Foucault’s books and lectures are highly original histories that centre on power relations, including the struggles that have been waged, and that continue to be waged, against prevailing forms of power by individuals and groups in different sites. In other words, Foucault’s view of history highlights the antagonisms, conflicts and struggles that rend it, and for this reason, Foucault openly acknowledged his debt to Karl Marx.

Power relations

However, rather than examining the economic forces that have shaped Western history, Foucault studied power relations in both institutional settings and the modern state. As he noted in interviews, his interest in power was grounded in his experiences of the Second World War: it was the twin threats of fascism and Stalinism that led Foucault to focus on power relations and on the types of knowledge that these relations invariably spawned.

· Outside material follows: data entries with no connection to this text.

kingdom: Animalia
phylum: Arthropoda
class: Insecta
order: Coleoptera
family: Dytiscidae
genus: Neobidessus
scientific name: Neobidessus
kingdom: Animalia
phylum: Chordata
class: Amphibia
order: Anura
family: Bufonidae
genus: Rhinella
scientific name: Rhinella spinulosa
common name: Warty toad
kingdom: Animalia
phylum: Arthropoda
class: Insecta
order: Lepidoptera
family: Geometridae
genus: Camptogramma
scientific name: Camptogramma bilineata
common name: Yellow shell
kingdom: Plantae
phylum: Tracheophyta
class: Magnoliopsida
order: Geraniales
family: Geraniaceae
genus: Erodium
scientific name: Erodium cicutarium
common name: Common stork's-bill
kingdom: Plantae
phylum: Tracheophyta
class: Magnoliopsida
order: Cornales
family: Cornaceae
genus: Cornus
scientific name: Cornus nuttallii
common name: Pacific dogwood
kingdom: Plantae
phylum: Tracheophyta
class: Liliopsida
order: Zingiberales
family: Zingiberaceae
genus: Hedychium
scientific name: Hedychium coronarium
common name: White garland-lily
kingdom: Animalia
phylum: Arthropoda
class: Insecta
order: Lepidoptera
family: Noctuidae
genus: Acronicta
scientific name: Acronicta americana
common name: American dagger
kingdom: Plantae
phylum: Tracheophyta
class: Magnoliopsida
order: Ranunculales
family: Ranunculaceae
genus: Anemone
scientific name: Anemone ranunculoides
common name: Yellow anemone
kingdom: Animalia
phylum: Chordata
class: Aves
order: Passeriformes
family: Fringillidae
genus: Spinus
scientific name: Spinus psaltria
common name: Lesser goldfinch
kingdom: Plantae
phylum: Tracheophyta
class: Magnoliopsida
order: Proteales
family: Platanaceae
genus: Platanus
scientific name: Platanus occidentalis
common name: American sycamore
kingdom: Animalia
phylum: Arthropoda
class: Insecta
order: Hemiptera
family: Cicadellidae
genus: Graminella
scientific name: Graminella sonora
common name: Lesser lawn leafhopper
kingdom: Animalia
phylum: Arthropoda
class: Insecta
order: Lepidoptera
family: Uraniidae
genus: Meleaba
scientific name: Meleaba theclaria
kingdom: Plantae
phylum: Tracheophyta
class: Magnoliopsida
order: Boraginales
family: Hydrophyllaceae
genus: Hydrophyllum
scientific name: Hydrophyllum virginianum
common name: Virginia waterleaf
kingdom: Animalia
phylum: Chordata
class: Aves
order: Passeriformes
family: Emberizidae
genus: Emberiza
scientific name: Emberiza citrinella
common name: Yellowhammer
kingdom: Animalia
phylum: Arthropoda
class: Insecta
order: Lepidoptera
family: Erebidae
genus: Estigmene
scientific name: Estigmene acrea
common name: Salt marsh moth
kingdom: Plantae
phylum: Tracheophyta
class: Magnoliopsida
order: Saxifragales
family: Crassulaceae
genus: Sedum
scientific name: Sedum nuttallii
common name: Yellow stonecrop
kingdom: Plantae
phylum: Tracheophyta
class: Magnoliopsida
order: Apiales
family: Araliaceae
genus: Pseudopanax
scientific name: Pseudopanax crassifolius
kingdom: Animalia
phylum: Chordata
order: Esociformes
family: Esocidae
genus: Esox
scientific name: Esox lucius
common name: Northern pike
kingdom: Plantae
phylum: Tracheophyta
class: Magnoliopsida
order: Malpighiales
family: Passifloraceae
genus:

What, then, are power relations? Adopting a view of power that owes much to Friedrich Nietzsche, Foucault contends that power relations consist in a play of forces in which one force relates to another by attempting to bring it under its influence or control (from benign activities, such as teaching someone how to do something, to more malign activities involving coercion). When one force proves weaker than the other, the stronger force will be able to direct its conduct “in a fairly constant manner and with reasonable certainty”. By extension, the stronger force will also shape the identity of the weaker force. However, since power is exercised everywhere, Foucault insisted that struggle, too, is ubiquitous. Society consists in “a perpetual and multiform struggle” because “power relations necessarily incite, constantly call for and open up the possibility of resistance”.